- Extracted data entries
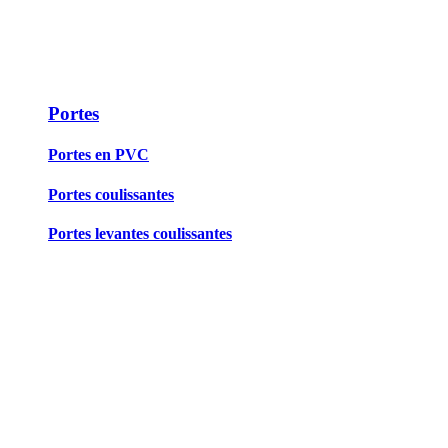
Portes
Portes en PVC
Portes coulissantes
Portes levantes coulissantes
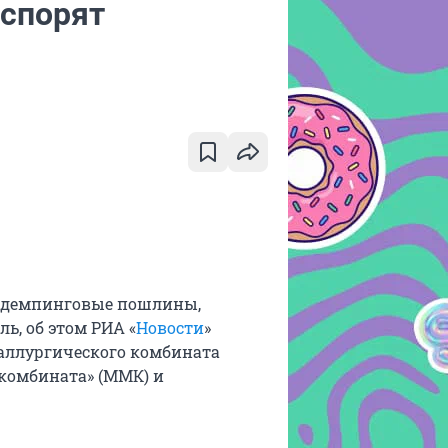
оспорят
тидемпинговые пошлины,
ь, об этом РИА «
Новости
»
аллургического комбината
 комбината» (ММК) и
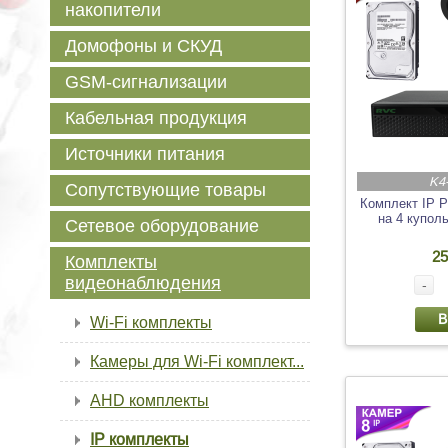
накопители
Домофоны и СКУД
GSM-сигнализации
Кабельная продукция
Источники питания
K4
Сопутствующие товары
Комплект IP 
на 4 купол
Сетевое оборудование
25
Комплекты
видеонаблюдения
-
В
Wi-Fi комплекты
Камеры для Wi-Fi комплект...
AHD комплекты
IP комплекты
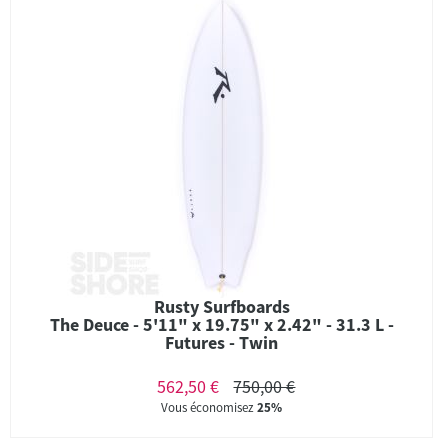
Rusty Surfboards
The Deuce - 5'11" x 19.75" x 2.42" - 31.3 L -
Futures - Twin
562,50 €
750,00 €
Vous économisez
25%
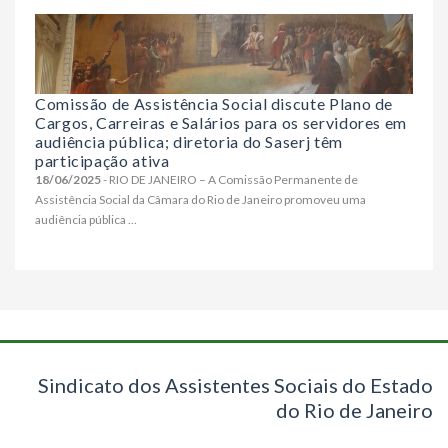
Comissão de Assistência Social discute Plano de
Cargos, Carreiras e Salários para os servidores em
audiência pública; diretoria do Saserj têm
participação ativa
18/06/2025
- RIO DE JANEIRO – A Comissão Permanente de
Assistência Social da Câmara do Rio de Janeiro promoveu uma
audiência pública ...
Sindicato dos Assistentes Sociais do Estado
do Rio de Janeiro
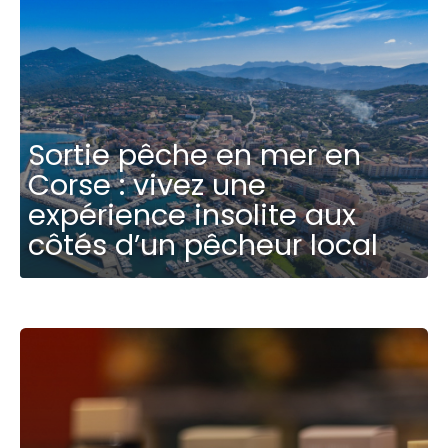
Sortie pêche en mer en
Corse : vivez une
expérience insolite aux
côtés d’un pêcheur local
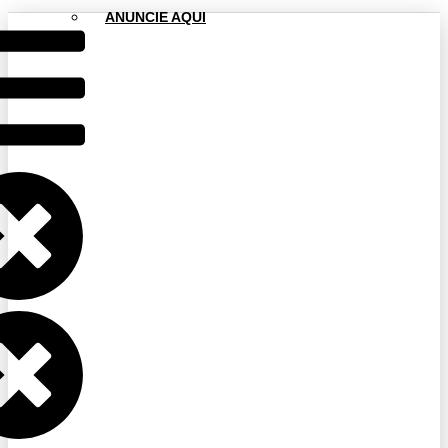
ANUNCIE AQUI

==

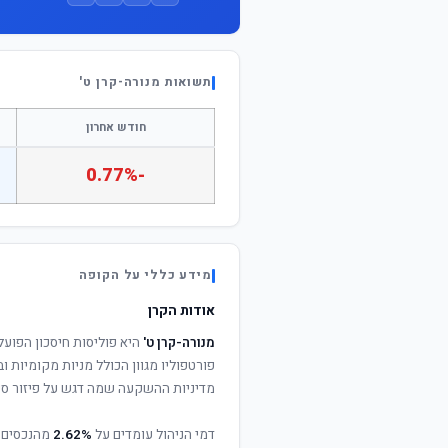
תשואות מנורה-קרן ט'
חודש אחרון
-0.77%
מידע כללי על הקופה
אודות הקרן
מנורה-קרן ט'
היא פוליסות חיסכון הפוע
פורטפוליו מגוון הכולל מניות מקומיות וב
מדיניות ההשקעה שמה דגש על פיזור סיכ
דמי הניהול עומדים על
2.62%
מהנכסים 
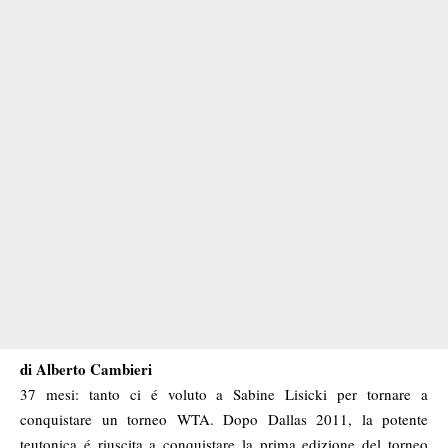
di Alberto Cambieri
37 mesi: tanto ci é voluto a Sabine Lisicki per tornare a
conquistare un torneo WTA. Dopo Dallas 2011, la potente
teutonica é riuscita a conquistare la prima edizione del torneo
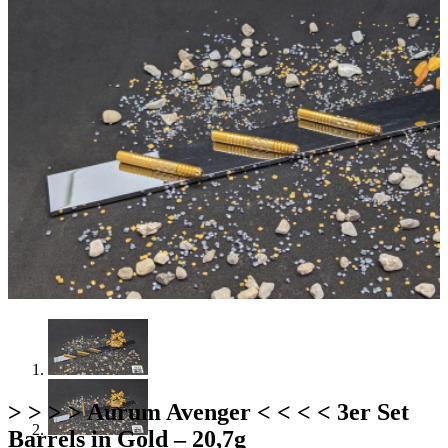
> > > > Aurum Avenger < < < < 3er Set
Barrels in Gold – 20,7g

- Required action
Where a line in the records above includes the string "Portes", show it.

- Your solution
Portes
Portes en PVC
Portes coulissantes
Portes levantes coulissantes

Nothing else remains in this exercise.